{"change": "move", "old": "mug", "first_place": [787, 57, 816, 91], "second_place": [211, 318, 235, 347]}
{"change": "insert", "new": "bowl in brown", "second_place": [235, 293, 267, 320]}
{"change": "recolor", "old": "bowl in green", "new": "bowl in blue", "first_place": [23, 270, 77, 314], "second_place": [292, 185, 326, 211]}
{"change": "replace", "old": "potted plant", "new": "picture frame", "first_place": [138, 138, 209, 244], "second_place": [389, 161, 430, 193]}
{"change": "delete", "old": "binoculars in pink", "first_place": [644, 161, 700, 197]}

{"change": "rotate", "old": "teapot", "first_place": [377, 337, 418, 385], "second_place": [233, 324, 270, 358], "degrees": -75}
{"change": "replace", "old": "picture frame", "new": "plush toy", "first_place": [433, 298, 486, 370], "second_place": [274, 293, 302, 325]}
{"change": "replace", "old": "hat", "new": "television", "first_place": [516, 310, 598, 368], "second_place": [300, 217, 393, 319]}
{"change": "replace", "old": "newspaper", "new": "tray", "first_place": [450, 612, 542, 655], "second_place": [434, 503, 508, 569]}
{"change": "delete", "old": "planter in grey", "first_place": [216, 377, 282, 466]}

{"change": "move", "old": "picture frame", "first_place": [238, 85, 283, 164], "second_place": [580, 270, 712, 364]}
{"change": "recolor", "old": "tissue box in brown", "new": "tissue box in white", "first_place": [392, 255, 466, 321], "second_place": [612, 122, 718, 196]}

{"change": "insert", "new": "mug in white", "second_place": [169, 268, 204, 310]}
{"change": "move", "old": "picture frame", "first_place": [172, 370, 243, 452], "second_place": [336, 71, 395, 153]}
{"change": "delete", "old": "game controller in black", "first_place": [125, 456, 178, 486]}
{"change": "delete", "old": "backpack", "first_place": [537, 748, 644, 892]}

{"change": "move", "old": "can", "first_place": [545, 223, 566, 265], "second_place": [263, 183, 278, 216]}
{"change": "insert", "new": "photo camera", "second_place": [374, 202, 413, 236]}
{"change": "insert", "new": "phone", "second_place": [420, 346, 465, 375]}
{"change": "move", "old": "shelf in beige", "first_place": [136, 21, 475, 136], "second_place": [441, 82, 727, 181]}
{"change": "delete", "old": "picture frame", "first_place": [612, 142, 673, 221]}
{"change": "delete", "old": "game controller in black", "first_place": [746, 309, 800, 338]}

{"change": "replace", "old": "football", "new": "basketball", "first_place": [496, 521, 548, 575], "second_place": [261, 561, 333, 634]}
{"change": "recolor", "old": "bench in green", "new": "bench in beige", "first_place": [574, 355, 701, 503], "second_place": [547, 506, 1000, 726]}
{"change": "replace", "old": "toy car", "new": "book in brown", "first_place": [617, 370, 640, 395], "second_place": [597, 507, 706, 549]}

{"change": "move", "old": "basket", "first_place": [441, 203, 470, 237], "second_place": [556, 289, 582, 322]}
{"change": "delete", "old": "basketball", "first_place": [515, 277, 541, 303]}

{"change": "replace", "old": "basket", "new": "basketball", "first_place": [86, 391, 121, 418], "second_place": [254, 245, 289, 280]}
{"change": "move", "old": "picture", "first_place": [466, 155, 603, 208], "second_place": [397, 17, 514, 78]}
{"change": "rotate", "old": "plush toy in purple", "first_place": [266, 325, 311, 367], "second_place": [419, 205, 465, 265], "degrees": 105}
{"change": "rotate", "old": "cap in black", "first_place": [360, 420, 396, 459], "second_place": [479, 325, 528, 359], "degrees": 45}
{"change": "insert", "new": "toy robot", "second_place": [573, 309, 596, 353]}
——
Would you reproduce the full listing shown above, word for word?

Result of the exercise:
{"change": "move", "old": "mug", "first_place": [787, 57, 816, 91], "second_place": [211, 318, 235, 347]}
{"change": "insert", "new": "bowl in brown", "second_place": [235, 293, 267, 320]}
{"change": "recolor", "old": "bowl in green", "new": "bowl in blue", "first_place": [23, 270, 77, 314], "second_place": [292, 185, 326, 211]}
{"change": "replace", "old": "potted plant", "new": "picture frame", "first_place": [138, 138, 209, 244], "second_place": [389, 161, 430, 193]}
{"change": "delete", "old": "binoculars in pink", "first_place": [644, 161, 700, 197]}

{"change": "rotate", "old": "teapot", "first_place": [377, 337, 418, 385], "second_place": [233, 324, 270, 358], "degrees": -75}
{"change": "replace", "old": "picture frame", "new": "plush toy", "first_place": [433, 298, 486, 370], "second_place": [274, 293, 302, 325]}
{"change": "replace", "old": "hat", "new": "television", "first_place": [516, 310, 598, 368], "second_place": [300, 217, 393, 319]}
{"change": "replace", "old": "newspaper", "new": "tray", "first_place": [450, 612, 542, 655], "second_place": [434, 503, 508, 569]}
{"change": "delete", "old": "planter in grey", "first_place": [216, 377, 282, 466]}

{"change": "move", "old": "picture frame", "first_place": [238, 85, 283, 164], "second_place": [580, 270, 712, 364]}
{"change": "recolor", "old": "tissue box in brown", "new": "tissue box in white", "first_place": [392, 255, 466, 321], "second_place": [612, 122, 718, 196]}

{"change": "insert", "new": "mug in white", "second_place": [169, 268, 204, 310]}
{"change": "move", "old": "picture frame", "first_place": [172, 370, 243, 452], "second_place": [336, 71, 395, 153]}
{"change": "delete", "old": "game controller in black", "first_place": [125, 456, 178, 486]}
{"change": "delete", "old": "backpack", "first_place": [537, 748, 644, 892]}

{"change": "move", "old": "can", "first_place": [545, 223, 566, 265], "second_place": [263, 183, 278, 216]}
{"change": "insert", "new": "photo camera", "second_place": [374, 202, 413, 236]}
{"change": "insert", "new": "phone", "second_place": [420, 346, 465, 375]}
{"change": "move", "old": "shelf in beige", "first_place": [136, 21, 475, 136], "second_place": [441, 82, 727, 181]}
{"change": "delete", "old": "picture frame", "first_place": [612, 142, 673, 221]}
{"change": "delete", "old": "game controller in black", "first_place": [746, 309, 800, 338]}

{"change": "replace", "old": "football", "new": "basketball", "first_place": [496, 521, 548, 575], "second_place": [261, 561, 333, 634]}
{"change": "recolor", "old": "bench in green", "new": "bench in beige", "first_place": [574, 355, 701, 503], "second_place": [547, 506, 1000, 726]}
{"change": "replace", "old": "toy car", "new": "book in brown", "first_place": [617, 370, 640, 395], "second_place": [597, 507, 706, 549]}

{"change": "move", "old": "basket", "first_place": [441, 203, 470, 237], "second_place": [556, 289, 582, 322]}
{"change": "delete", "old": "basketball", "first_place": [515, 277, 541, 303]}

{"change": "replace", "old": "basket", "new": "basketball", "first_place": [86, 391, 121, 418], "second_place": [254, 245, 289, 280]}
{"change": "move", "old": "picture", "first_place": [466, 155, 603, 208], "second_place": [397, 17, 514, 78]}
{"change": "rotate", "old": "plush toy in purple", "first_place": [266, 325, 311, 367], "second_place": [419, 205, 465, 265], "degrees": 105}
{"change": "rotate", "old": "cap in black", "first_place": [360, 420, 396, 459], "second_place": [479, 325, 528, 359], "degrees": 45}
{"change": "insert", "new": "toy robot", "second_place": [573, 309, 596, 353]}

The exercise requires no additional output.